The payroll tax has already grown far beyond its original size. Social Security began as a much smaller tax on wages, but payroll taxes have increased more than a dozen times as the program's promises expanded. The combined Social Security and Medicare payroll tax now stands at 15.3 percent.


As CFE has previously noted, Social Security does not have an undertaxing problem. Payroll tax revenues are projected to remain a relatively stable share of taxable payroll. The real challenge is that scheduled benefits continue growing faster than the program's revenues.


A sustainable solution should slow the growth of benefits for higher-income retirees, protect seniors who depend most on the program, and strengthen Social Security's finances without imposing another major tax increase on workers and employers.


Those reforms are politically difficult, but they address the actual problem. Another payroll tax hike does not.

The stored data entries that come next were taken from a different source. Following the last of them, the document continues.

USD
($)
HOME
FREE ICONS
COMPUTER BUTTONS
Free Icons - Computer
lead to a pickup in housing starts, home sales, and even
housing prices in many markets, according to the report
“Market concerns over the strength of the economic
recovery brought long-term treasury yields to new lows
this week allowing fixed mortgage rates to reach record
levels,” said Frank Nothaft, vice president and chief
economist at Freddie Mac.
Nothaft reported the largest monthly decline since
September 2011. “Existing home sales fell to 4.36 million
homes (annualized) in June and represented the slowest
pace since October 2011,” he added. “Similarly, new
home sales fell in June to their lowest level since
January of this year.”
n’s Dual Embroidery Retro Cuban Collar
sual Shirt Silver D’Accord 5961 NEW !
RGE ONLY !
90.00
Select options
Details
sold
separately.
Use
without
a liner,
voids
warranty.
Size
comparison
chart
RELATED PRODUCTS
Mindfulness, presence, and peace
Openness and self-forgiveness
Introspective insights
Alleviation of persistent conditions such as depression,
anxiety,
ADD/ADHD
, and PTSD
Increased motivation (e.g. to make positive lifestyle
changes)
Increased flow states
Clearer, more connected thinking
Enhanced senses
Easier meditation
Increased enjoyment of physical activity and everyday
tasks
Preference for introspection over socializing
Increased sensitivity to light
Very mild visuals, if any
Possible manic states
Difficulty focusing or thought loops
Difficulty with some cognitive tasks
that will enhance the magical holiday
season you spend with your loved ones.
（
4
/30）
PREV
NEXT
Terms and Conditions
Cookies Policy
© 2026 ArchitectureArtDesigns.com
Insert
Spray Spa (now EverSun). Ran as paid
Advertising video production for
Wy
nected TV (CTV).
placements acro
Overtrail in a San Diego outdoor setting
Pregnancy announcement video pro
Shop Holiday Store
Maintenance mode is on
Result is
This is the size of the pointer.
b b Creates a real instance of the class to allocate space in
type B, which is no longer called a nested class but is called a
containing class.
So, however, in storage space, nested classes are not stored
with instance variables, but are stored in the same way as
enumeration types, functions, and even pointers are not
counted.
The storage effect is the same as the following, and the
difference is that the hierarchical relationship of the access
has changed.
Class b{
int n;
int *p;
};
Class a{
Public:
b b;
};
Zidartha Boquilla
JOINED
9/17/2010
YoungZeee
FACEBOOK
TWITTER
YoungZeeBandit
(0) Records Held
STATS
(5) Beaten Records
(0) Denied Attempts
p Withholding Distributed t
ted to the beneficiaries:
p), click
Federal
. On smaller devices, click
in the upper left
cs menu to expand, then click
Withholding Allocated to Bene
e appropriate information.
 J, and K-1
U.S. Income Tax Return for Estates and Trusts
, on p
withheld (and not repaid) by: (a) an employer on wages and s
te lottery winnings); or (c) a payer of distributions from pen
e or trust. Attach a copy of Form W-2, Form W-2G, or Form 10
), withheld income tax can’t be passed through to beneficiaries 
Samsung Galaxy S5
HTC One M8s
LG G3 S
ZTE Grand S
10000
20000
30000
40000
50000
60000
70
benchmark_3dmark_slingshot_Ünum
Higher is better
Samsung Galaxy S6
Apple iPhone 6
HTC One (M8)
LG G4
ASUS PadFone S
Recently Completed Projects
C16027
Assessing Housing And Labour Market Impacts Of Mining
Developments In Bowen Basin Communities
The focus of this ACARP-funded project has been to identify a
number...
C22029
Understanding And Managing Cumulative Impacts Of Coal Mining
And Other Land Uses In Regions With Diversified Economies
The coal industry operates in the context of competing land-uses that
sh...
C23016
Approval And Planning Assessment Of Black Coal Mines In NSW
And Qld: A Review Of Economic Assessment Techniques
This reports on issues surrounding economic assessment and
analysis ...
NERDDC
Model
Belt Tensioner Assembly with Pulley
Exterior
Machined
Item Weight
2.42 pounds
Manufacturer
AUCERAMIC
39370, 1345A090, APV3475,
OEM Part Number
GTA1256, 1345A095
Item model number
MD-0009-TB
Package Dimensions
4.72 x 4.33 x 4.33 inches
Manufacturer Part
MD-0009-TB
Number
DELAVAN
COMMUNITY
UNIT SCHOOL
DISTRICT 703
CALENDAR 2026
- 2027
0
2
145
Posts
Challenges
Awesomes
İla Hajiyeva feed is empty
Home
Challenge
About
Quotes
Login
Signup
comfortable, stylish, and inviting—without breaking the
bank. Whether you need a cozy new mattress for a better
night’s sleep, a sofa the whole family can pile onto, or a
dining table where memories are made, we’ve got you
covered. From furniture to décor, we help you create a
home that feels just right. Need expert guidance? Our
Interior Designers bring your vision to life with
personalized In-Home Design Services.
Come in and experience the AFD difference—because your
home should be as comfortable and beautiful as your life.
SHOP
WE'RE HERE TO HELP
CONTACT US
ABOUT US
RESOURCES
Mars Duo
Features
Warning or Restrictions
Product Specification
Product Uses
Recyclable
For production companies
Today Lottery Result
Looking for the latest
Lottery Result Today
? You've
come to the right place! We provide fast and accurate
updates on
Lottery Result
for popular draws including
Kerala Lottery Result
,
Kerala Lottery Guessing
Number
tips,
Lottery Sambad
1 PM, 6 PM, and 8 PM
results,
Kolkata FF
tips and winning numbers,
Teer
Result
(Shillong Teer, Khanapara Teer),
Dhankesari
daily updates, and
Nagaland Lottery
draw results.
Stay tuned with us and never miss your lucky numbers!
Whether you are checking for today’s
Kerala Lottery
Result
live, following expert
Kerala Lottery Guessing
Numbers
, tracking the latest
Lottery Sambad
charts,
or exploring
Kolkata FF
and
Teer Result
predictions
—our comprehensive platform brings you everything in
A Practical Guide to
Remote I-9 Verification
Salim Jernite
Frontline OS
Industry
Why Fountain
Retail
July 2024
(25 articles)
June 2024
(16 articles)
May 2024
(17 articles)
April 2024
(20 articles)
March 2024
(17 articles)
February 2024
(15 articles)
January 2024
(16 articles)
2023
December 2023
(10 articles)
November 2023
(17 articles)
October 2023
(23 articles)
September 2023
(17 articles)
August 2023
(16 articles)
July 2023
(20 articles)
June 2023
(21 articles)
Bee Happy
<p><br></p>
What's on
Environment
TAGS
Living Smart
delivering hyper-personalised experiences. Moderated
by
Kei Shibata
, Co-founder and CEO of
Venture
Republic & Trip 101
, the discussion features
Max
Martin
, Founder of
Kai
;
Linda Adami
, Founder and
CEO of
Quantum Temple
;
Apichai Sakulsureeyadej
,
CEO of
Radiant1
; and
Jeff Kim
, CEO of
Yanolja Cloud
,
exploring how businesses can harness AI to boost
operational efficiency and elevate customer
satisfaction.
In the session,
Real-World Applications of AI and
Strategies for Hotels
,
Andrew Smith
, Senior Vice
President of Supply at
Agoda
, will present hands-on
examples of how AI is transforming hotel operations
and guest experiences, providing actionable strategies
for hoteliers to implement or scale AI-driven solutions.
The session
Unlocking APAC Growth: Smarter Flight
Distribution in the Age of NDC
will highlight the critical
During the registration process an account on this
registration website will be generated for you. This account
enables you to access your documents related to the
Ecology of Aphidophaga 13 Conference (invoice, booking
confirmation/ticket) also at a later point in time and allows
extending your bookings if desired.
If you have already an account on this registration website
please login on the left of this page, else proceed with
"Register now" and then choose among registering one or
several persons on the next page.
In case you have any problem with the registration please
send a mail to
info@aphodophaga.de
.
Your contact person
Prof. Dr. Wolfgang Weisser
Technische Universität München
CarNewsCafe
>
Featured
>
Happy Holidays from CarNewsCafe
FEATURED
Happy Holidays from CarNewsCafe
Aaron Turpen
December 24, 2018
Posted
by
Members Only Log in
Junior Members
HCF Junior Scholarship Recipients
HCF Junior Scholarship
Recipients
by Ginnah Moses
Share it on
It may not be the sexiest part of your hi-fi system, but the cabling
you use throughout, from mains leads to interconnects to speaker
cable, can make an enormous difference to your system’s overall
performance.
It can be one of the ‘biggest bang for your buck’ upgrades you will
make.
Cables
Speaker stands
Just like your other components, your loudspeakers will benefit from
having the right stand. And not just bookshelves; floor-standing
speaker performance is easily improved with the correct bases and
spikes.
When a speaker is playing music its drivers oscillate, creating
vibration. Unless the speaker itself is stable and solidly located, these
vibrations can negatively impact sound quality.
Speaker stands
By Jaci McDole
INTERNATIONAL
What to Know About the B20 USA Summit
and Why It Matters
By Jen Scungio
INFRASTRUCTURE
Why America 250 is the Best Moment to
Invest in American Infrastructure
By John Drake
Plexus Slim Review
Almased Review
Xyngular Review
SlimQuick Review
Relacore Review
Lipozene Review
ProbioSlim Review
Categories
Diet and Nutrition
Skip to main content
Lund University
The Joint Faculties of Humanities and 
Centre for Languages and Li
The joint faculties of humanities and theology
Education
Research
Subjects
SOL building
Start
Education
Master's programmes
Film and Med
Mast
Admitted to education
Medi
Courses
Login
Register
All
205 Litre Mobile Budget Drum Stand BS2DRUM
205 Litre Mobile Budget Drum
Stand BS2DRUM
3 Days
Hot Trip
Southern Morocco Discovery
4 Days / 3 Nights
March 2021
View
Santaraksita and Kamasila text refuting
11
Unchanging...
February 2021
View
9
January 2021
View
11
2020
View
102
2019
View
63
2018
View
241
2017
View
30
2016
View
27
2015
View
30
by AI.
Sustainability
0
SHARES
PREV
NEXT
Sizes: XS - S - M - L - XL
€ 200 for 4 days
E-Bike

The Wrong Deal for Taxpayers


The history of federal taxation should make lawmakers cautious. The income tax was originally presented as a limited levy, yet top rates eventually climbed as high as 70 percent. Social Security followed a similar pattern. What began as a 1 percent payroll tax has grown through repeated legislative increases into today's combined 15.3 percent Social Security and Medicare payroll tax.


The Warren-Moreno proposal continues that pattern. Rather than confronting Social Security's spending trajectory, it asks taxpayers to accept another multitrillion-dollar payroll tax increase while leaving the program's structural problems unresolved.


Republicans have long argued that entitlement reform should focus on spending restraint rather than ever-higher taxes. The Warren-Moreno partnership reverses that position without obtaining any meaningful policy concessions. Democrats secure bipartisan support for one of their signature tax proposals, while taxpayers are left with a larger tax burden and the same long-term fiscal challenges.


CFE Takeaway


The Warren-Moreno proposal gives Democrats one of their highest-priority tax increases while asking Republicans to abandon their longstanding commitment to pro-taxpayer, spending-side reform. Congress should reject another multitrillion-dollar payroll tax increase and instead pursue structural reforms that protect vulnerable seniors, encourage economic growth, and place Social Security on a sustainable fiscal path.